The report also found Australians head to the clinics earlier than our overseas counterparts due to the high levels of sun damage – with most of us seeking treatment in their early-to-mid thirties.
As part of a trend, men are forking out the dollars to look less “cranky” and stop “thinning hair”, while women try to battle the onset of wrinkles and dropping jaw lines.
CPSA president Dr Gabrielle Caswell said new technologies and less invasive treatments were also encouraging more Australians to enhance their beauty.
“Fifty is the new 40 and cosmetic medicine is becoming far more common. People are living longer and working longer, too. I don’t believe they seek treatment to compete with younger generations; it’s more about how they present themselves. They feel young on the inside and want this to be reflected in their appearance.”
The overall biggest concern for both men and women was uneven skin tone closely followed by weight concerns.
When asked which celebrities they thought were the best looking, 45 per cent chose Jennifer Hawkins followed by Elle Macpherson.
But respondents were also aware of how cosmetic surgery can make you look worse – with celebrities such as Jocelyn “Cat Woman” Wildenstein, Melanie Griffith, Mickey Rourke and Sophie Monk named as examples of how things can go wrong.
Since 2008 the CPSA has recorded five consecutive years of growth in the amount that Australians spend on non-surgical cosmetic treatments. During this period, spending has more than doubled from an estimated $300 million five years ago to $644.7 million this year.

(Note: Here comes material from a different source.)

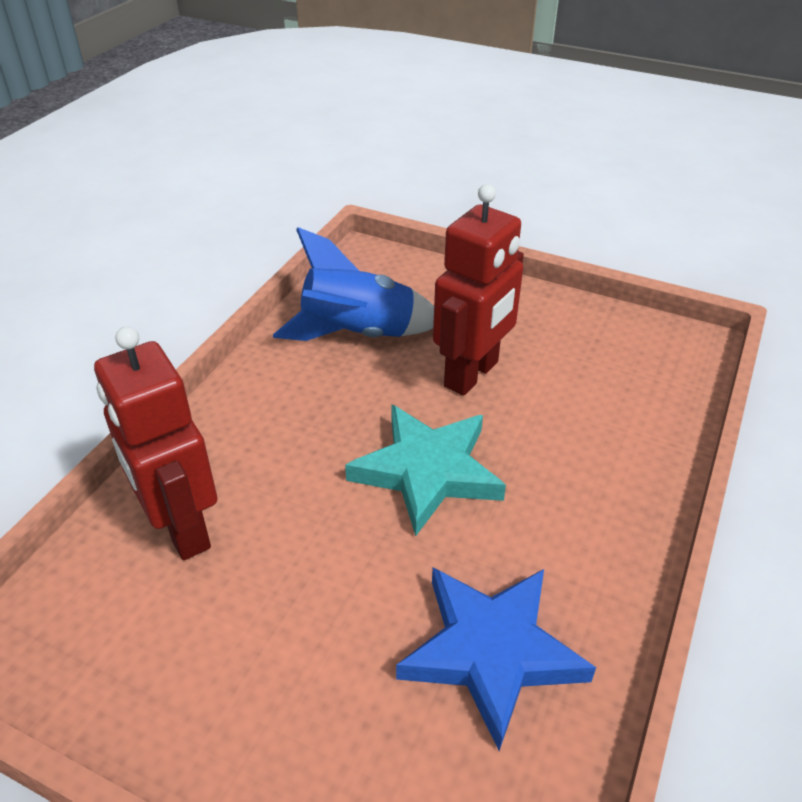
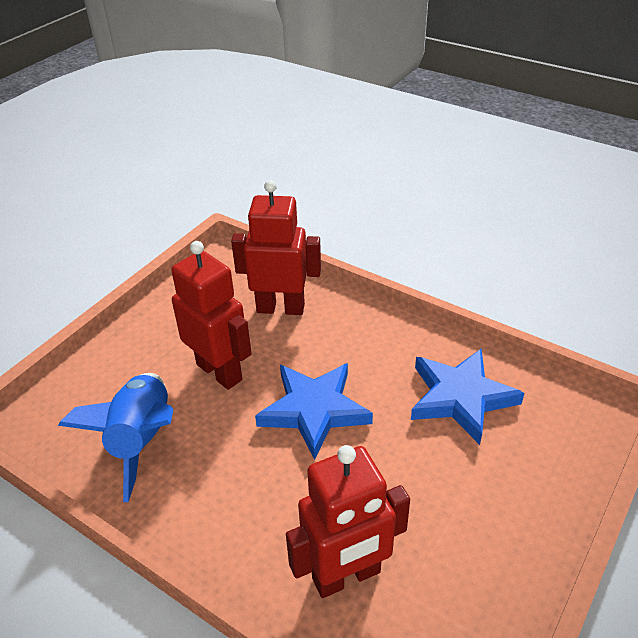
camera: 80 degrees left, 0 degrees up
turquoise star [345,404,506,536] -> blue star [255,363,373,460]
none -> red robot [231,180,321,315]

“The demand for non-surgical cosmetic treatments continues to grow for a number of reasons but one of the primary factors is new developments in this evolving area of medicine. Emerging treatments are less invasive, more effective and less expensive, making them more appealing and accessible to patients,” said Dr Caswell.
“However, people should always be sure to check the qualifications of their doctor to ensure they are aware of their options and receive an individualised treatment plan suited to their needs,” said Dr Caswell.